------ RECORD EXTRACTS

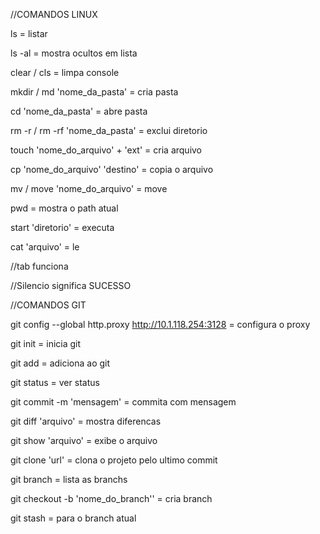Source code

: //COMANDOS LINUX

ls				= listar

ls -al				= mostra ocultos em lista

clear / cls			= limpa console

mkdir / md 'nome_da_pasta'	= cria pasta

cd 'nome_da_pasta'		= abre pasta

rm -r / rm -rf 'nome_da_pasta'	= exclui diretorio

touch 'nome_do_arquivo' + 'ext'	= cria arquivo

cp 'nome_do_arquivo' 'destino'	= copia o arquivo

mv / move 'nome_do_arquivo'	= move

pwd				= mostra o path atual

start 'diretorio'		= executa

cat 'arquivo'			= le

//tab funciona

//Silencio significa SUCESSO





//COMANDOS GIT

git config --global http.proxy http://10.1.118.254:3128			= configura o proxy

git init								= inicia git

git add									= adiciona ao git

git status								= ver status

git commit -m 'mensagem'						= commita com mensagem

git diff 'arquivo'							= mostra diferencas

git show 'arquivo'							= exibe o arquivo

git clone 'url'							= clona o projeto pelo ultimo commit

git branch								= lista as branchs

git checkout -b 'nome_do_branch''		= cria branch

git stash 								= para o branch atual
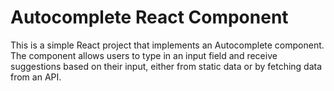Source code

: # Autocomplete React Component

This is a simple React project that implements an Autocomplete component. The component allows users to type in an input field and receive suggestions based on their input, either from static data or by fetching data from an API.


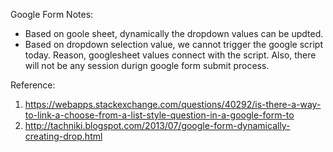 Google Form Notes:

- Based on goole sheet, dynamically the dropdown values can be updted. 
- Based on dropdown selection value, we cannot trigger the google script today. Reason, googlesheet values connect with the script. 
Also, there will not be any session durign google form submit process. 


Reference:
1. https://webapps.stackexchange.com/questions/40292/is-there-a-way-to-link-a-choose-from-a-list-style-question-in-a-google-form-to
2. http://tachniki.blogspot.com/2013/07/google-form-dynamically-creating-drop.html
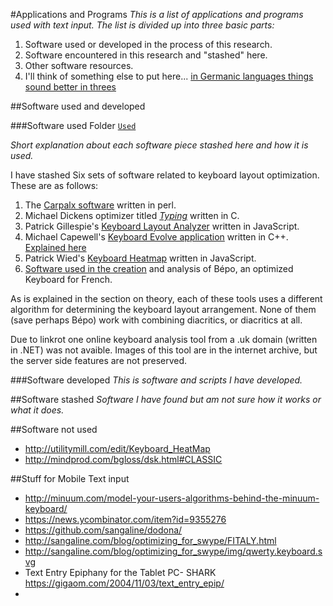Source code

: #Applications and Programs
_This is a list of applications and programs used with text input. The list is divided up into three basic parts:_
 1. Software used or developed in the process of this research.
 2. Software encountered in this research and "stashed" here.
 3. Other software resources.
 4. I'll think of something else to put here... [in Germanic languages things sound better in threes](http://en.wikipedia.org/wiki/Rule_of_three_(writing))
 
 
##Software used and developed
 
###Software used
Folder [`Used`](/Methodology/applications-and-programs/Used)
 
_Short explanation about each software piece stashed here and how it is used._

I have stashed Six sets of software related to keyboard layout optimization. These are as follows:

1. The [Carpalx software](http://mkweb.bcgsc.ca/carpalx/) written in perl.
2. Michael Dickens optimizer titled [_Typing_](https://github.com/michaeldickens/Typing) written in C.
3. Patrick Gillespie's [Keyboard Layout Analyzer](https://github.com/patorjk/keyboard-layout-analyzer) written in JavaScript.
4. Michael Capewell's [Keyboard Evolve application](http://keyboardevolve.sourceforge.net/) written in C++. [Explained here](http://www.michaelcapewell.com/programming/keyboardevolve.htm)
5. Patrick Wied's [Keyboard Heatmap](https://github.com/pa7/Keyboard-Heatmap) written in JavaScript.
6. [Software used in the creation](http://bepo.fr/wiki/) and analysis of Bépo, an optimized Keyboard for French.

As is explained in the section on theory, each of these tools uses a different algorithm for determining the keyboard layout arrangement. None of them (save perhaps Bépo) work with combining diacritics, or diacritics at all.

Due to linkrot one online keyboard analysis tool from a .uk domain (written in .NET) was not avaible. Images of this tool are in the internet archive, but the server side features are not preserved.
 
###Software developed
 _This is software and scripts I have developed._
 
##Software stashed
_Software I have found but am not sure how it works or what it does._

##Software not used
* http://utilitymill.com/edit/Keyboard_HeatMap
* http://mindprod.com/bgloss/dsk.html#CLASSIC

##Stuff for Mobile Text input
* http://minuum.com/model-your-users-algorithms-behind-the-minuum-keyboard/
* https://news.ycombinator.com/item?id=9355276
 * https://github.com/sangaline/dodona/
  * http://sangaline.com/blog/optimizing_for_swype/FITALY.html
  * http://sangaline.com/blog/optimizing_for_swype/img/qwerty.keyboard.svg
* Text Entry Epiphany for the Tablet PC- SHARK https://gigaom.com/2004/11/03/text_entry_epip/
* 
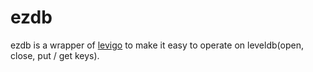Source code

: 
# ezdb

ezdb is a wrapper of [levigo](https://github.com/jmhodges/levigo) to make it easy to operate on leveldb(open, close, put / get keys).

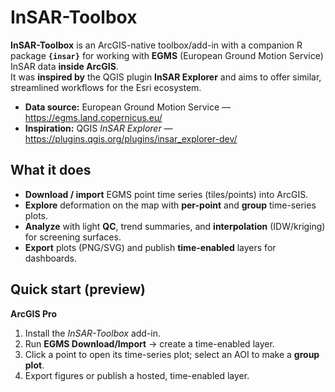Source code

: # InSAR-Toolbox

**InSAR-Toolbox** is an ArcGIS-native toolbox/add-in with a companion R package **`{insar}`** for working with **EGMS** (European Ground Motion Service) InSAR data **inside ArcGIS**.  
It was **inspired by** the QGIS plugin **InSAR Explorer** and aims to offer similar, streamlined workflows for the Esri ecosystem.

- **Data source:** European Ground Motion Service — https://egms.land.copernicus.eu/  
- **Inspiration:** QGIS *InSAR Explorer* — https://plugins.qgis.org/plugins/insar_explorer-dev/

## What it does
- **Download / import** EGMS point time series (tiles/points) into ArcGIS.
- **Explore** deformation on the map with **per-point** and **group** time-series plots.
- **Analyze** with light **QC**, trend summaries, and **interpolation** (IDW/kriging) for screening surfaces.
- **Export** plots (PNG/SVG) and publish **time-enabled** layers for dashboards.

## Quick start (preview)
**ArcGIS Pro**
1. Install the *InSAR-Toolbox* add-in.  
2. Run **EGMS Download/Import** → create a time-enabled layer.  
3. Click a point to open its time-series plot; select an AOI to make a **group plot**.  
4. Export figures or publish a hosted, time-enabled layer.

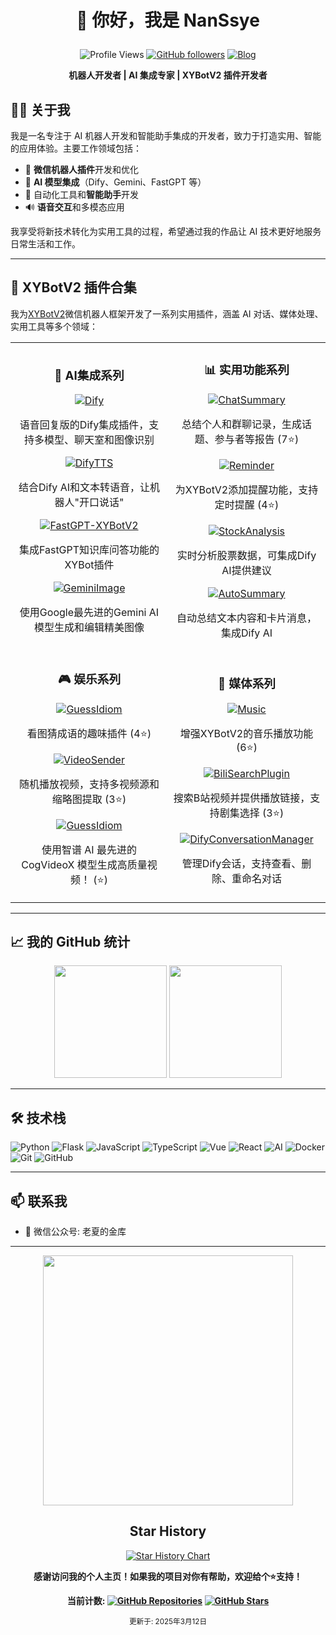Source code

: # <p align="center">👋 你好，我是 NanSsye</p>

<div align="center">
  
![Profile Views](https://komarev.com/ghpvc/?username=NanSsye&color=blue)
[![GitHub followers](https://img.shields.io/github/followers/NanSsye?label=关注&style=social)](https://github.com/NanSsye)
[![Blog](https://img.shields.io/badge/博客-NanSsye的小站-orange?style=flat-square&logo=blogger)](https://nansye.com)

</div>

<p align="center">

</p>

<div align="center">

**机器人开发者 | AI 集成专家 | XYBotV2 插件开发者**

</div>

## 🧑‍💻 关于我

我是一名专注于 AI 机器人开发和智能助手集成的开发者，致力于打造实用、智能的应用体验。主要工作领域包括：

- 🤖 **微信机器人插件**开发和优化
- 🧠 **AI 模型集成**（Dify、Gemini、FastGPT 等）
- 🎯 自动化工具和**智能助手**开发
- 🔊 **语音交互**和多模态应用

我享受将新技术转化为实用工具的过程，希望通过我的作品让 AI 技术更好地服务日常生活和工作。

---

## 🌟 XYBotV2 插件合集

我为[XYBotV2](https://github.com/XYBotV2)微信机器人框架开发了一系列实用插件，涵盖 AI 对话、媒体处理、实用工具等多个领域：

<table>
<tr>
<td align="center" width="50%">
  
### 🧠 AI集成系列

<a href="https://github.com/NanSsye/Dify">
  <img src="https://img.shields.io/github/stars/NanSsye/Dify?style=flat-square&label=Dify&color=blue&logo=github" alt="Dify" />
</a>
<p>语音回复版的Dify集成插件，支持多模型、聊天室和图像识别</p>

<a href="https://github.com/NanSsye/DifyTTS">
  <img src="https://img.shields.io/github/stars/NanSsye/DifyTTS?style=flat-square&label=DifyTTS&color=green&logo=github" alt="DifyTTS" />
</a>
<p>结合Dify AI和文本转语音，让机器人"开口说话"</p>

<a href="https://github.com/NanSsye/FastGPT-XYBotV2">
  <img src="https://img.shields.io/github/stars/NanSsye/FastGPT-XYBotV2?style=flat-square&label=FastGPT集成&color=orange&logo=github" alt="FastGPT-XYBotV2" />
</a>
<p>集成FastGPT知识库问答功能的XYBot插件</p>

<a href="https://github.com/NanSsye/GeminiImage">
  <img src="https://img.shields.io/github/stars/NanSsye/GeminiImage?style=flat-square&label=GeminiImage&color=purple&logo=github" alt="GeminiImage" />
</a>
<p>使用Google最先进的Gemini AI模型生成和编辑精美图像</p>

</td>
<td align="center" width="50%">

### 📊 实用功能系列

<a href="https://github.com/NanSsye/ChatSummary">
  <img src="https://img.shields.io/github/stars/NanSsye/ChatSummary?style=flat-square&label=ChatSummary&color=blue&logo=github" alt="ChatSummary" />
</a>
<p>总结个人和群聊记录，生成话题、参与者等报告 (7⭐)</p>

<a href="https://github.com/NanSsye/Reminder">
  <img src="https://img.shields.io/github/stars/NanSsye/Reminder?style=flat-square&label=Reminder&color=green&logo=github" alt="Reminder" />
</a>
<p>为XYBotV2添加提醒功能，支持定时提醒 (4⭐)</p>

<a href="https://github.com/NanSsye/StockAnalysis">
  <img src="https://img.shields.io/github/stars/NanSsye/StockAnalysis?style=flat-square&label=StockAnalysis&color=red&logo=github" alt="StockAnalysis" />
</a>
<p>实时分析股票数据，可集成Dify AI提供建议</p>

<a href="https://github.com/NanSsye/AutoSummary">
  <img src="https://img.shields.io/github/stars/NanSsye/AutoSummary?style=flat-square&label=AutoSummary&color=yellow&logo=github" alt="AutoSummary" />
</a>
<p>自动总结文本内容和卡片消息，集成Dify AI</p>

</td>
</tr>
<tr>
<td align="center">

### 🎮 娱乐系列

<a href="https://github.com/NanSsye/GuessIdiom">
  <img src="https://img.shields.io/github/stars/NanSsye/GuessIdiom?style=flat-square&label=GuessIdiom&color=blue&logo=github" alt="GuessIdiom" />
</a>
<p>看图猜成语的趣味插件 (4⭐)</p>

<a href="https://github.com/NanSsye/VideoSender">
  <img src="https://img.shields.io/github/stars/NanSsye/VideoSender?style=flat-square&label=VideoSender&color=purple&logo=github" alt="VideoSender" />
</a>
<p>随机播放视频，支持多视频源和缩略图提取 (3⭐)</p>

<a href="https://github.com/NanSsye/CogVideoX">
  <img src="https://img.shields.io/github/stars/NanSsye/CogVideoX?style=flat-square&label=GuessIdiom&color=blue&logo=github" alt="GuessIdiom" />
</a>
<p>使用智谱 AI 最先进的 CogVideoX 模型生成高质量视频！ (⭐)</p>

</td>
<td align="center">

### 🎵 媒体系列

<a href="https://github.com/NanSsye/Music">
  <img src="https://img.shields.io/github/stars/NanSsye/Music?style=flat-square&label=Music&color=green&logo=github" alt="Music" />
</a>
<p>增强XYBotV2的音乐播放功能 (6⭐)</p>

<a href="https://github.com/NanSsye/BiliSearchPlugin">
  <img src="https://img.shields.io/github/stars/NanSsye/BiliSearchPlugin?style=flat-square&label=BiliSearchPlugin&color=pink&logo=github" alt="BiliSearchPlugin" />
</a>
<p>搜索B站视频并提供播放链接，支持剧集选择 (3⭐)</p>

<a href="https://github.com/NanSsye/DifyConversationManager">
  <img src="https://img.shields.io/github/stars/NanSsye/DifyConversationManager?style=flat-square&label=DifyConversationManager&color=teal&logo=github" alt="DifyConversationManager" />
</a>
<p>管理Dify会话，支持查看、删除、重命名对话</p>

</td>
</tr>
</table>

---

## 📈 我的 GitHub 统计

<div align="center">
  <img src="https://github-readme-stats.vercel.app/api?username=NanSsye&show_icons=true&theme=radical&include_all_commits=true&count_private=true" height="180em"/>
  <img src="https://github-readme-stats.vercel.app/api/top-langs/?username=NanSsye&layout=compact&langs_count=7&theme=radical" height="180em"/>
</div>

---

## 🛠️ 技术栈

![Python](https://img.shields.io/badge/-Python-black?style=flat-square&logo=Python)
![Flask](https://img.shields.io/badge/-Flask-black?style=flat-square&logo=Flask)
![JavaScript](https://img.shields.io/badge/-JavaScript-black?style=flat-square&logo=javascript)
![TypeScript](https://img.shields.io/badge/-TypeScript-black?style=flat-square&logo=typescript)
![Vue](https://img.shields.io/badge/-Vue-black?style=flat-square&logo=vue.js)
![React](https://img.shields.io/badge/-React-black?style=flat-square&logo=react)
![AI](https://img.shields.io/badge/-AI-black?style=flat-square&logo=tensorflow)
![Docker](https://img.shields.io/badge/-Docker-black?style=flat-square&logo=docker)
![Git](https://img.shields.io/badge/-Git-black?style=flat-square&logo=git)
![GitHub](https://img.shields.io/badge/-GitHub-black?style=flat-square&logo=github)

---

## 📫 联系我

- 💬 微信公众号: 老夏的金库

---

<div align="center">
  
<img src="https://github.com/user-attachments/assets/a2627960-69d8-400d-903c-309dbeadf125" width="400">

</div>

<div align="center">
  
## Star History

[![Star History Chart](https://api.star-history.com/svg?repos=NanSsye/Dify,NanSsye/ChatSummary,NanSsye/Music&type=Date)](https://www.star-history.com/#NanSsye/Dify&NanSsye/ChatSummary&NanSsye/Music&Date)

</div>

<div align="center">
  
  **感谢访问我的个人主页！如果我的项目对你有帮助，欢迎给个⭐支持！**
  
  **当前计数: [![GitHub Repositories](https://img.shields.io/badge/仓库-13个-blue?style=flat-square&logo=github)](https://github.com/NanSsye?tab=repositories) [![GitHub Stars](https://img.shields.io/badge/获得⭐-38+-yellow?style=flat-square&logo=github)](https://github.com/NanSsye)**
  
</div>

<div align="center">
  <sub>更新于: 2025年3月12日</sub>
</div>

------------

• **YOUR OBJECTIVE**:
Your answer must be the lines above from the one holding "I have developed._" up to and including the one holding "- **Data source:**", exact and with no pictures.

• **TASK RESULT**:
 _This is software and scripts I have developed._
 
##Software stashed
_Software I have found but am not sure how it works or what it does._

##Software not used
* http://utilitymill.com/edit/Keyboard_HeatMap
* http://mindprod.com/bgloss/dsk.html#CLASSIC

##Stuff for Mobile Text input
* http://minuum.com/model-your-users-algorithms-behind-the-minuum-keyboard/
* https://news.ycombinator.com/item?id=9355276
 * https://github.com/sangaline/dodona/
  * http://sangaline.com/blog/optimizing_for_swype/FITALY.html
  * http://sangaline.com/blog/optimizing_for_swype/img/qwerty.keyboard.svg
* Text Entry Epiphany for the Tablet PC- SHARK https://gigaom.com/2004/11/03/text_entry_epip/
* 
Source code

: 
# ezdb

ezdb is a wrapper of [levigo](https://github.com/jmhodges/levigo) to make it easy to operate on leveldb(open, close, put / get keys).

Source code

: # InSAR-Toolbox

**InSAR-Toolbox** is an ArcGIS-native toolbox/add-in with a companion R package **`{insar}`** for working with **EGMS** (European Ground Motion Service) InSAR data **inside ArcGIS**.  
It was **inspired by** the QGIS plugin **InSAR Explorer** and aims to offer similar, streamlined workflows for the Esri ecosystem.

- **Data source:** European Ground Motion Service — https://egms.land.copernicus.eu/  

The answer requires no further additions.